As far as I understand, since user most likely voted only on a small subset of those 100 comments (say 3) and negative lookups are very fast because of bloom filters , therefore all lookups combined are fast.
> Can you get into more details about how this is used? If reddit needs to display a page that has 100 comments, do they query Cassandra on the voting status of the user on those 100 comments?
Sort of, yeah. There are two versions of this, the old way and the new way.
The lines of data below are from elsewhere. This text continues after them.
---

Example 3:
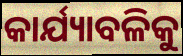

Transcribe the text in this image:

କାର୍ଯ୍ୟାବଳିକୁ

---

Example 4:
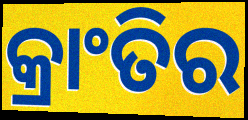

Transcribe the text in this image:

କ୍ରାଂତିର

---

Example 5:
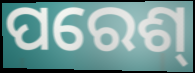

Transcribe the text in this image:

ପରେଶ୍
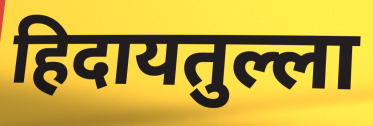
हिदायतुल्ला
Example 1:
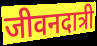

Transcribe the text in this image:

जीवनदात्री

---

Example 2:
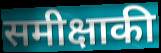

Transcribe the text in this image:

समीक्षाकी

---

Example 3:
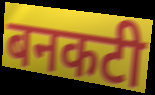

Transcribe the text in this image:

बनकटी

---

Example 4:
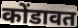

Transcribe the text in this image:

कोंडावत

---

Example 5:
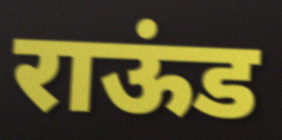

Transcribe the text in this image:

राऊंड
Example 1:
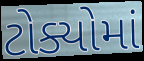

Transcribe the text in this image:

Old way: keep a cache of the last time they voted. Remove any comments from those 100 that are younger than the last vote (since they can't possibly have voted on them). Then look up the keys containing the remaining ones. Most of them hit the bloom filter, those that pass the bloom filter actually get looked up. In the worst case this is all 100 comments, which can hit up up to 1/RF of your Cassandra nodes. The worst case doesn't happen often.
The new way is a little different, you have one Cassandra row (so only one machine) containing all of the votes for the user (perhaps further limited to a given link ID or date). You hit that one node for all 100 comments. If you have per-row bloom filters, see Old Way for the rest.
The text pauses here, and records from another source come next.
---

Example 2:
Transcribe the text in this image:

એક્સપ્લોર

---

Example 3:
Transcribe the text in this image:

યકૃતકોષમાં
> I thought Cassandra was pretty slow in reads (slower than postgres) so how does using Cassandra make it fast here?
"Fast" and "slow" as used here is very naive, performance is usually more complicated than simple statements like this. I guess if you had 1 postgres node with 1 key and one Cassandra node with 1 key, and only 1 client, you could answer simple generalisations like this. But reddit has thousands of concurrent hits spread over hundreds of servers with varying amounts of RAM, I/O performance, network bottlenecks, and usage profiles.
The single biggest win is that you can easily horizontally scale Cassandra. Just add more nodes until it's "fast". But even that's a gross simplification.
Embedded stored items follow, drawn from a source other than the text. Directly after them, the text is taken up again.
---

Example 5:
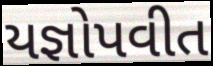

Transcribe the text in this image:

યજ્ઞોપવીત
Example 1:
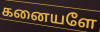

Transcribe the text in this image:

கனையளே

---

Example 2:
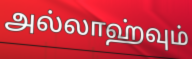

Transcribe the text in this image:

அல்லாஹ்வும்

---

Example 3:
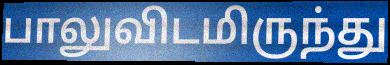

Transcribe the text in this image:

For another example, if you scale Postgres by adding a bunch of replicas and choose a random one to read from for a given key, then they all have the same data in RAM, so your block cache miss rate is very high (that is, your effective block cache is the amount of RAM in one machine). Additionally, your write performance is capped to the write performance of your one master. Your replication throughput is capped to his outbound network bandwidth.
So you want a subset of the data on all of them so that whichever machine you ask has a very high likelihood of having that data in block cache. So you shard it by some function. But then you want to add more postgres machines, you have to migrate the data somehow, without shutting down the site. You've now more or less written Cassandra.